## [Action item]
Filter the entries down to the lines containing "патрубок", and copy those lines.

## [Data for this task]
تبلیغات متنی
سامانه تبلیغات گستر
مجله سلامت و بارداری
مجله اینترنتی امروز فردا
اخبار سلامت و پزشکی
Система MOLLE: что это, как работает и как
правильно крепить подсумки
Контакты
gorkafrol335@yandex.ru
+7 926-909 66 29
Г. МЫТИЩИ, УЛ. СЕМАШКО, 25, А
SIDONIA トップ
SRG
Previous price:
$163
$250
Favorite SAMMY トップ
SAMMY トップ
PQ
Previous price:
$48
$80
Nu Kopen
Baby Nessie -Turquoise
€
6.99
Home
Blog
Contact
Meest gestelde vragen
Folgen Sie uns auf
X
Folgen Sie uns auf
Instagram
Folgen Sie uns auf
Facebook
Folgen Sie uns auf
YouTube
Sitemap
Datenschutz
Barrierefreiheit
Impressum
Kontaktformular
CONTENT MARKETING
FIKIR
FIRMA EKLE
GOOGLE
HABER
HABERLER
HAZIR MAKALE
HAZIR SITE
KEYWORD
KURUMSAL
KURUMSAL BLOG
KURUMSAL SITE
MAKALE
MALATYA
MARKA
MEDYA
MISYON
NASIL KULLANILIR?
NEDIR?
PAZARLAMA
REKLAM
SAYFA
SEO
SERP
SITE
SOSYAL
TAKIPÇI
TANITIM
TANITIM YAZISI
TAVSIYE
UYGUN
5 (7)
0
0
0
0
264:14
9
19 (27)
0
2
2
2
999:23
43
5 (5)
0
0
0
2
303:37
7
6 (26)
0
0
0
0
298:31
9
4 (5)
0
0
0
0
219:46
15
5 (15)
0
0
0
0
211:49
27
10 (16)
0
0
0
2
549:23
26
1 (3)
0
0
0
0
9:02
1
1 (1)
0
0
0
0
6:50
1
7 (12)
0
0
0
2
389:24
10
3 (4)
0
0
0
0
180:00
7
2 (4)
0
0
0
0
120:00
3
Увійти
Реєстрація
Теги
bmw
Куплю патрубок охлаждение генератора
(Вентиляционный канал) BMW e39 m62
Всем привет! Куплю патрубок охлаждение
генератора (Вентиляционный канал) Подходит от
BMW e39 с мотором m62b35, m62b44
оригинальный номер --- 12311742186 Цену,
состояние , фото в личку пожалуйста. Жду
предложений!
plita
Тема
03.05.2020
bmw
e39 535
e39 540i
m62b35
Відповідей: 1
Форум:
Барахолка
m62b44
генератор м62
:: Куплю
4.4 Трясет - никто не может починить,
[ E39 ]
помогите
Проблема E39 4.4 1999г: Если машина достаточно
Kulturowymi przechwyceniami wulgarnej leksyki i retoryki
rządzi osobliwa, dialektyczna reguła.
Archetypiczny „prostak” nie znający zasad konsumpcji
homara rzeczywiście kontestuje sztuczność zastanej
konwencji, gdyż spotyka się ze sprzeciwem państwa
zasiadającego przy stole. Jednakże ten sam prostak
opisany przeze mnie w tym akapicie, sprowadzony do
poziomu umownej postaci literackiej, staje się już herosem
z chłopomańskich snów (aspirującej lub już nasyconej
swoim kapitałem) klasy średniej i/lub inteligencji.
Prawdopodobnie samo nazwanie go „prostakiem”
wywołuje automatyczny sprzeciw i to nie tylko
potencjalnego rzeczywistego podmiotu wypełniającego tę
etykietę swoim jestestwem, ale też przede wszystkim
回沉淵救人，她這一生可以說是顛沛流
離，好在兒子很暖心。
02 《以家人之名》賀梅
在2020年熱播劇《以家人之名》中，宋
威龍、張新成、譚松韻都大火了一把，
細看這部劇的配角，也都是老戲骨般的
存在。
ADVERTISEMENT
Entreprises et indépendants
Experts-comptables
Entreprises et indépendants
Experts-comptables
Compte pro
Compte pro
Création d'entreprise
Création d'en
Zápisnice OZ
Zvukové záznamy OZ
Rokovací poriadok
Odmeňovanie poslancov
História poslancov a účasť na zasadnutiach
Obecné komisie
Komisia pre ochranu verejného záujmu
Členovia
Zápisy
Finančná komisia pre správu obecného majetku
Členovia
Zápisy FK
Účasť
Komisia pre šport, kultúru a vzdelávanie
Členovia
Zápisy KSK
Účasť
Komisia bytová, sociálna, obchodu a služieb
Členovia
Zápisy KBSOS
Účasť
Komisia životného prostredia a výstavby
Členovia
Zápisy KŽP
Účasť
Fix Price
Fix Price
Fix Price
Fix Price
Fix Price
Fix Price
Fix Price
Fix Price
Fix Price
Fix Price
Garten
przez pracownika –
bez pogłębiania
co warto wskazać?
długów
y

## [Answer to this task]
Куплю патрубок охлаждение генератора
Всем привет! Куплю патрубок охлаждение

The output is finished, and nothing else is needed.